TypeError: Cannot read property 'name' of undefined
    at UserProfile.render (UserProfile.jsx:45)
    at processComponent (react-dom.js:2103)

Paste this into Verdent:

I'm getting this error: [paste stack trace]

Verdent will:

  • Identify the error type (TypeError from null/undefined access)
  • Locate the exact line (UserProfile.jsx:45)
  • Read the code at that location
  • Explain why it's happening (user object is undefined before data loads)
  • Propose fixes:
    • Add null check: if (!user) return <Loading />
    • Use optional chaining: user?.name
    • Ensure data loads before rendering component

Paste log files or console output for analysis:

Analyze these logs and tell me why the API requests are failing:
[paste 50 lines of log output]

Verdent will:

  • Scan the logs for error patterns
  • Identify authentication failures, network timeouts, or database errors
  • Trace the sequence of events leading to failure
  • Suggest fixes based on the error pattern

Log analysis helps identify patterns across multiple failures and understand the sequence of events leading to errors.

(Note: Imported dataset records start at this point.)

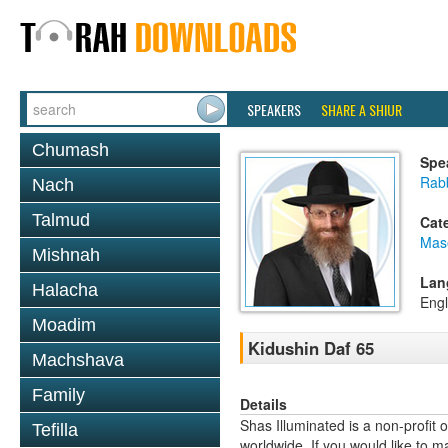
SPEAKERS
SHARE A SHIUR
Chumash
Spe
Rabb
Nach
Talmud
Cat
Mas
Mishnah
Lan
Halacha
Engl
Moadim
Kidushin Daf 65
Machshava
Family
Details
Shas Illuminated is a non-profit 
Tefilla
worldwide. If you would like to m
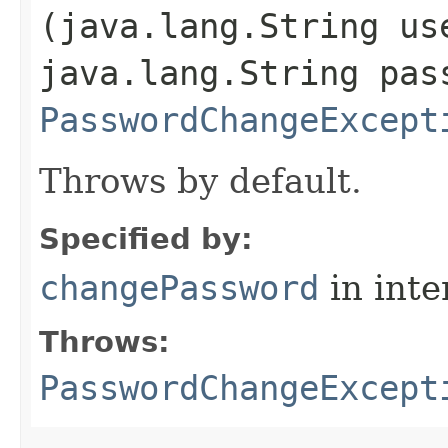
(java.lang.String us
java.lang.String pas
PasswordChangeExcept
Throws by default.
Specified by:
changePassword
in inte
Throws:
PasswordChangeExcept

For complex issues, Verdent uses multi-step debugging:

  1. Analyze error logs to identify the failure point
  2. Read relevant code to understand the implementation
  3. Trace execution flow to find where things go wrong
  4. Suggest fixes with code examples
  5. Generate tests to prevent regression

Example:

The shopping cart total is sometimes incorrect. Here are the error logs: [paste logs]

Verdent will:

  1. Analyze logs and identify when the bug occurs (when discount codes are applied)
  2. Read the discount calculation logic
  3. Identify the bug (discount calculated before tax, not after)
  4. Propose a fix (reorder calculation steps)
  5. Suggest test cases (cart with discount, cart with tax, cart with both)

Best Practices

Generate tests early

Write tests as you develop features, not after completion. Verdent can generate tests immediately after creating new functions or components.

Use existing tests as style guides

Verdent matches your project's testing patterns. Maintain consistent test structure so Verdent generates tests that align with your conventions.

Request tests for edge cases explicitly

Ask Verdent to test boundary conditions, error scenarios, and unusual inputs: "Write tests including edge cases for invalid inputs and boundary values."

Paste error messages directly

Don't paraphrase errors. Paste the complete stack trace for accurate diagnosis and faster resolution.

Describe expected vs actual behavior

When debugging, clearly state what you expected to happen and what actually happened. This context helps Verdent identify the root cause.

Use multipass testing for complex features

For critical features, request comprehensive test generation with multipass cycles: "Generate comprehensive tests for the payment module and verify they all pass."

Test after refactoring

After refactoring code, request tests to verify functionality is preserved: "Generate tests to verify the refactored authentication module works correctly."

Combine debugging with test generation

After fixing a bug, request a test to prevent regression: "Write a test that ensures this bug doesn't happen again."